> **Assigned task**: An exact transcript of every entry is required, without any of the pictures.

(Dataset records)
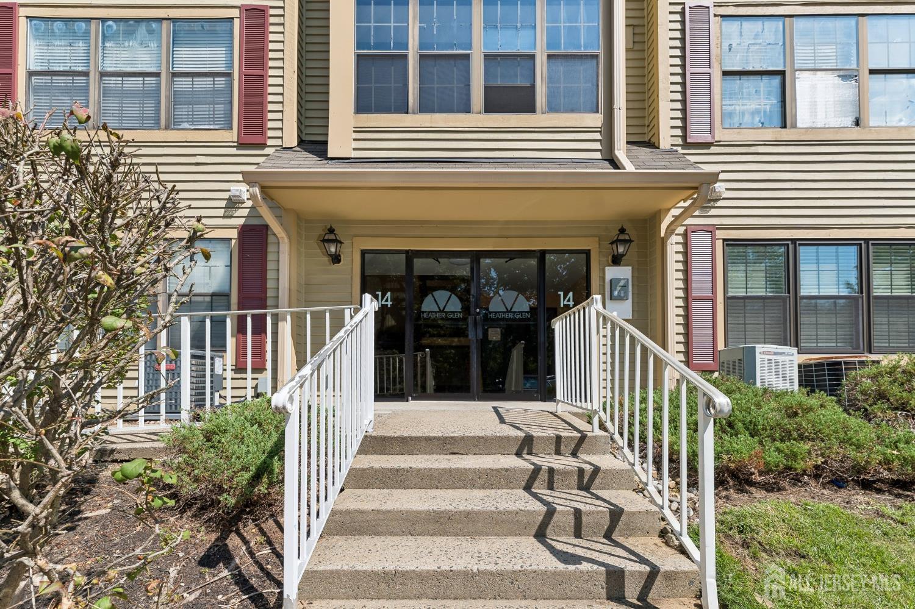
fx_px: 356
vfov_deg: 81.2
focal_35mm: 14
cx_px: 458
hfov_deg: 104.3
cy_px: 304
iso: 100
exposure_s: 1/160
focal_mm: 14
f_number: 9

> **Written answer**:
fx_px: 356
vfov_deg: 81.2
focal_35mm: 14
cx_px: 458
hfov_deg: 104.3
cy_px: 304
iso: 100
exposure_s: 1/160
focal_mm: 14
f_number: 9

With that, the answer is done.